--- EXERCISES ---
1. In the notes on k-NN and Naive Bayes, what does k-NN keep stored until prediction time?
2. From the notes on k-NN and Naive Bayes, retype the part that opens with the words containing "Nearest Neighbors (k-NN)" and closes with "Naive Bayes (NB)".
--- TEXT SHOWN Enclosed Below ---
Nearest Neighbors (k-NN)

  • Mechanism: A simple, non-parametric, instance-based algorithm. Prediction is based on the majority class (or average value) of the $k$ training examples closest to the new data point.
  • Lazy Learning: There is no explicit training phase; the entire training dataset is stored until prediction time.
  • Limitations: Prediction speed is slow for large datasets ($O(N)$ complexity). Performance degrades significantly with high dimensionality (Curse of Dimensionality).

When to Use k-NN:

  • For small to moderate datasets where simplicity and local focus are valued.
  • When the training data is constantly updating and model refreshing must happen instantaneously.

Naive Bayes (NB)

  • Mechanism: A highly efficient probabilistic classifier based on Bayes' theorem.
  • Core Assumption: Features are assumed to be **conditionally independent** of each other, given the class label ("Naive").
--- End of Enclosed TEXT SHOWN ---
--- GIVEN RECORDS Enclosed Below ---
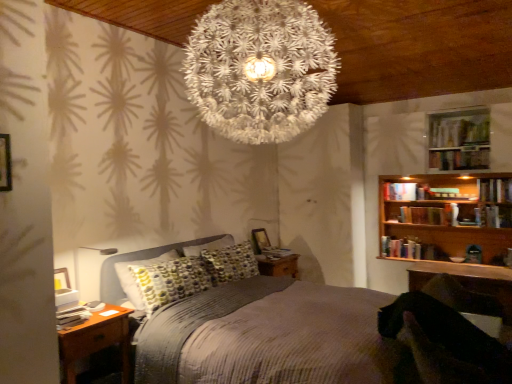
This screenshot has height=384, width=512. What do you see at coordinates (460, 159) in the screenshot? I see `hardcover book at upper right, the first book when ordered from top to bottom` at bounding box center [460, 159].

You are a GUI agent. You are given a task and a screenshot of the screen. Output one action in this format:
    pyautogui.click(x=<x>, y=<y>)
    Task: Click on the matte gray plastic table lamp at lower left
    
    Given the screenshot: What is the action you would take?
    tap(96, 257)

Measure the distance between hardcover books at right, which is the second book from bottom to top, and camera.

15.24 feet.

What are the coordinates of `hardcover book at upper right, the fifth book positioned from the right` in the screenshot? It's located at (400, 191).

The image size is (512, 384). Find the location of `brown wood nightstand at lower left`. brown wood nightstand at lower left is located at coordinates (96, 340).

Can you confirm if white paper-like at center is smaller than hardcover book at upper right, the sixth book in the bottom-to-top sequence?

No.

Between white paper-like at center and hardcover book at upper right, the 5th book when ordered from left to right, which one has more height?

Standing taller between the two is white paper-like at center.

From the image's perspective, is white paper-like at center above or below hardcover book at upper right, the first book when ordered from top to bottom?

white paper-like at center is situated higher than hardcover book at upper right, the first book when ordered from top to bottom, in the image.

Is hardcover book at upper right, the sixth book in the bottom-to-top sequence, located outside brown wood nightstand at lower left?

Yes, hardcover book at upper right, the sixth book in the bottom-to-top sequence, is not within brown wood nightstand at lower left.

From the picture: Which object is positioned more to the left, hardcover book at upper right, the 5th book when ordered from left to right, or brown wood nightstand at lower left?

Positioned to the left is brown wood nightstand at lower left.

What's the angular difference between hardcover book at upper right, the 5th book when ordered from left to right, and brown wood nightstand at lower left's facing directions?

90.2 degrees.

From a real-world perspective, is hardcover book at upper right, which ranks as the second book in right-to-left order, positioned over brown wood nightstand at lower left based on gravity?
--- End of Enclosed GIVEN RECORDS ---
--- ANSWERS TO EACH TASK ---
1. The entire training dataset.

2.
Nearest Neighbors (k-NN)

  • Mechanism: A simple, non-parametric, instance-based algorithm. Prediction is based on the majority class (or average value) of the $k$ training examples closest to the new data point.
  • Lazy Learning: There is no explicit training phase; the entire training dataset is stored until prediction time.
  • Limitations: Prediction speed is slow for large datasets ($O(N)$ complexity). Performance degrades significantly with high dimensionality (Curse of Dimensionality).

When to Use k-NN:

  • For small to moderate datasets where simplicity and local focus are valued.
  • When the training data is constantly updating and model refreshing must happen instantaneously.

Naive Bayes (NB)